Just for the Health of It: Home Edition

In 2020, Bibb and Clayton counties united to offer Just for the Health of It: Home Edition (J4HI). The weekly one-hour workshops stream on Facebook live teach ways to manage and reduce the risk of chronic diseases, as well as offer cooking demonstrations to highlight the topic of the month. The series shares tips on healthy habits, and food safety, and encourages the reduction of fat, sodium, and sugar. Since the initial postings, Just for the Health of It: Home Edition episodes have been viewed by over 18,000 people in 19 states and seven countries. Using J4HI lesson plans and recipes, Bibb County served 196 participants through six face-to-face classes. Additionally, Chatham County reached 260 clients. Post-surveys revealed that over 92% of surveyed participants felt more knowledgeable about the topics presented and 90% stated they would consider modifying behaviors.

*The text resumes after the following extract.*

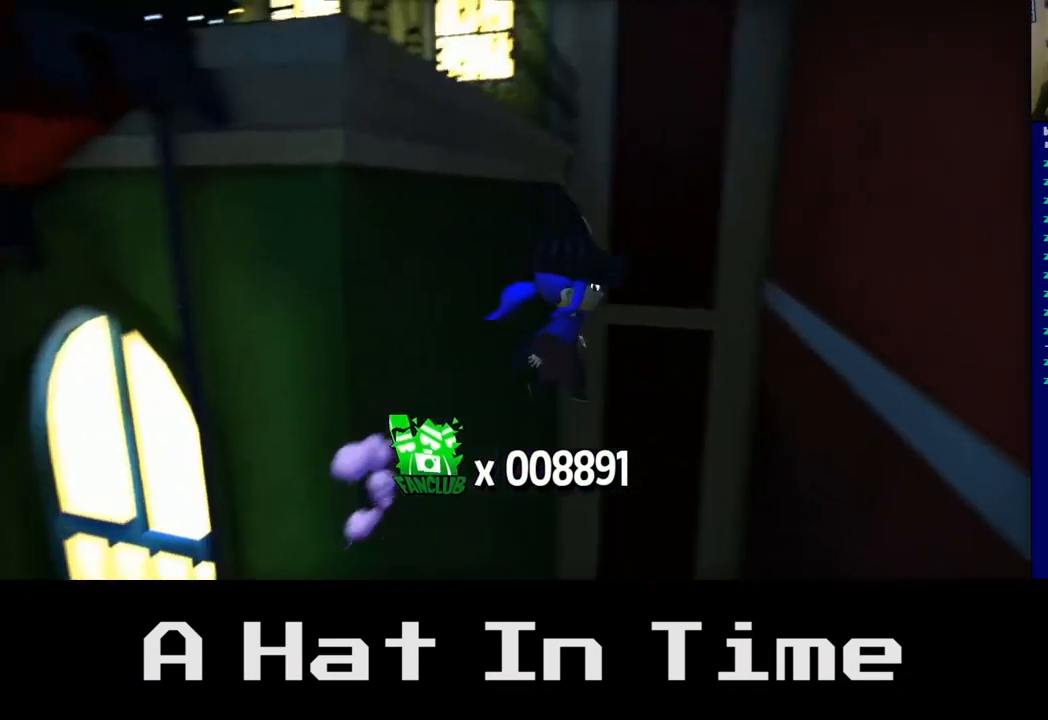
{"buttons": [], "left_stick": "left", "right_stick": "center", "events": [[350, "A", "down"], [500, "A", "up"]]}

In February 2022, Clayton County Extension launched its Walk-a-Weigh program. This was an eight week, one-hour series held in person at South Clayton Recreation Center. Each week consisted of a lesson, a sample of a recipe, and walking. The lessons taught provided tips and tools on how to eat and live healthy. Lessons included how to add more fruit and vegetables to your diet, how to get rid of negative food and physical cues, healthy eating out, and how to love your body. The Walk-a-Weigh program received over 50 registrants. Throughout the 8-week program, 15 participants remained active and engaged. After participating in the series, approximately 90% of attendees reported increased knowledge and physical activity. Some attendees reported they had lost a few dress sizes, and other reported losing at least 2 to 5 pounds.

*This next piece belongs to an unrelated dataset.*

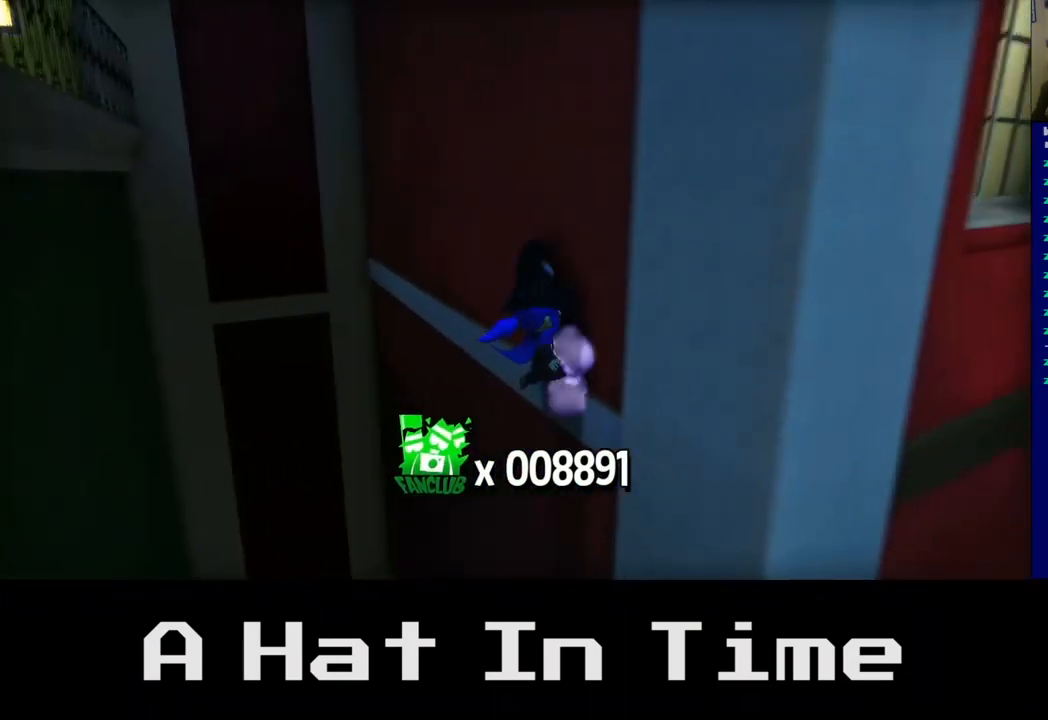
{"buttons": ["A"], "left_stick": "up-left", "right_stick": "center", "events": [[400, "A", "down"], [467, "left_stick", "up-left"]]}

Obesity, poor nutrition, and limited physical activity are significant health concerns, which often lead to chronic disease. Poor health disproportionately affects minority and low‐income populations. Clayton County ranked higher than national and state levels in terms of food insecurity (12%), poverty (17%), and adult obesity (40%). On average, 65,315 residents received SNAP benefits each month in Clayton County in 2020. These individuals have low access to healthy foods, physical activity facilities, and healthcare services, all of which suggest an increased need for evidence-based, culturally appropriate nutrition education and obesity prevention interventions.

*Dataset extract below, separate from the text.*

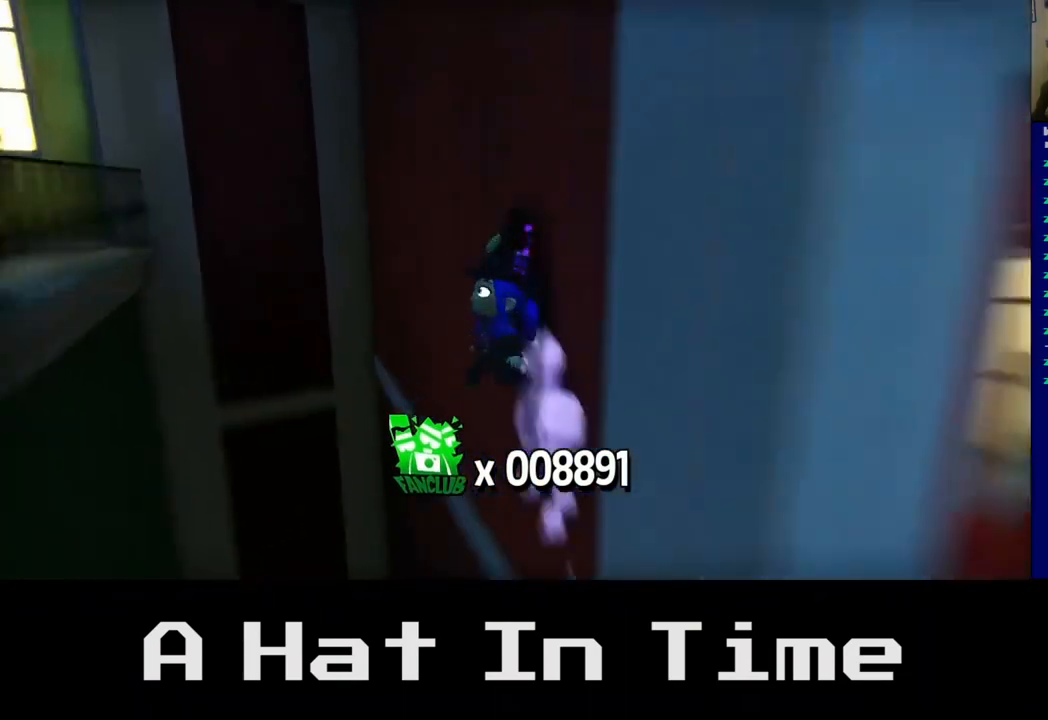
{"buttons": [], "left_stick": "up-left", "right_stick": "center", "events": [[83, "A", "up"]]}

UGA SNAP-Ed offers Food Talk classes, consisting of either four or six learner-centered classes to enhance healthy eating behaviors, including food resource management, food safety, food preparation, healthy weight management, and physical activity. Food Talk and Food Talk: Better U programs are delivered face-to-face or virtually by trained paraprofessionals, following the peer-educator model. Classes are delivered in low-income areas, therefore reaching a primarily low-income and minority population with a higher level of obesity, chronic disease, and other health disparities. In 2022, 132 low-income participants enrolled in the UGA SNAP-Ed Food Talk/Food Talk: Better U programs while 73 participants enrolled in Food Talk: Farmers Market program. 54 (41%) of the Food Talk/Food Talk: Better U participants completed the course. In total, participants completed 562.5 hours of classes.

Produce Powerhouse Party

In September 2022, the FACS and SNAP-ED team, launched our Produce Powerhouse Party. Every Wednesday, for the month of September, the SNAP-Ed team held two Produce Powerhouse Party sessions at 10:00am and at 3:00pm in the Clayton County Extension parking lot. The Produce Powerhouse Party consisted of a 30-minute SNAP-ED Farmer’s Market lesson and recipe demonstration, and recipe tasting. Once attendees completed the class and the necessary paperwork, they received a bag of produce and an incentive (e.g. veggie brushes, cutting boards, spatulas, and more). Over the four-week period, we welcomed over 80 individuals to the Powerhouse Produce Party and passed out close to 90 bags of produce. One attendee stated, “great information” and another stated that “the class was very engaging”. We hope to continue to grow our Produce Powerhouse Party and spread the word about the power in produce.